Trump unica variabile che Mosca rispetta
C’è solo una variabile in grado di cambiare lo scenario: Donald J. Trump. Il presidente americano, nel pieno del suo tour in Medio Oriente, non ha escluso un blitz a Istanbul. E a quel punto, le cose cambierebbero. “Se Trump è pronto a garantire per Zelensky, allora Putin potrebbe anche presentarsi”, ha detto l’analista russo Sergei Markov.
Non è un mistero che a Mosca vedano in Trump l’unico interlocutore serio in Occidente, capace di negoziare da pari a pari, senza isterismi ideologici e senza finzioni morali. Una sua eventuale presenza in Turchia rappresenterebbe un salto di qualità nei negoziati. Non per l’Ucraina, che da sola ha ormai perso ogni credibilità, ma per ricomporre il quadro internazionale a partire dai veri attori: Stati Uniti e Russia.
Zelensky si aggrappa alla propaganda
Nel frattempo, Volodymyr Zelensky si mostra disponibile a “sedersi al tavolo”, ma condiziona il dialogo alla presenza di Putin. Una mossa che rivela debolezza: se hai bisogno dell’avversario per sentirti legittimato, hai già perso. E infatti il leader ucraino ha lanciato l’ennesima provocazione: “Se Putin non viene, è perché non vuole la pace”.
In realtà, è proprio Zelensky a non volerla, continuando a pretendere una resa russa mascherata da trattativa. E a forza di insistere con questo copione, rischia di ritrovarsi solo, abbandonato anche dagli alleati europei ormai stanchi di sostenere una guerra che non porta da nessuna parte.

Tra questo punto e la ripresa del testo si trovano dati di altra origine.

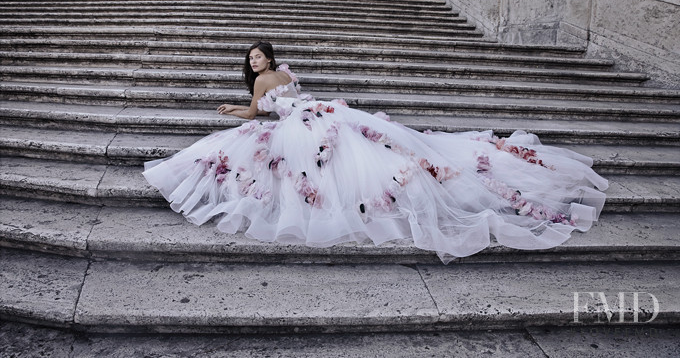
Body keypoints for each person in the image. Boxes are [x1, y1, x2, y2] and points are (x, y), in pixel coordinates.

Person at [143, 41, 608, 263]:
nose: (254, 63)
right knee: (370, 153)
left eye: (258, 57)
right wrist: (246, 106)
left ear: (268, 58)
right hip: (316, 112)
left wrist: (237, 110)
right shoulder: (286, 75)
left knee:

L’attacco frontale di Putin all’Occidente
Mentre l’Europa pensa a nuove sanzioni – che colpiscono più i propri cittadini che la Russia – Putin è tornato a parlare da Mosca, senza peli sulla lingua: “Sono idioti. Si danneggiano da soli”. Una dichiarazione che riflette non solo la frustrazione per la miopia occidentale, ma anche una crescente consapevolezza: il fronte antirusso si sta logorando sotto il peso delle proprie contraddizioni.
Putin ha ricordato come molte aziende straniere stiano cercando di rientrare nel mercato russo. Ma la Russia non dimentica: “Chi ha finanziato le forze armate ucraine non potrà rientrare semplicemente con delle scuse”. Non basta pentirsi. Mosca agirà secondo i propri interessi strategici, non sotto ricatto morale.
La pace passa da Mosca
I colloqui di Istanbul, se mai avranno luogo, saranno solo l’inizio di un processo lungo. Ma una cosa è certa: non sarà Zelensky a dettarne i tempi. E nemmeno Bruxelles. La vera decisione è nelle mani di Vladimir Putin. E, forse, nella mediazione di Donald Trump. Due uomini che conoscono il significato della parola “potere” e non hanno paura di usarla.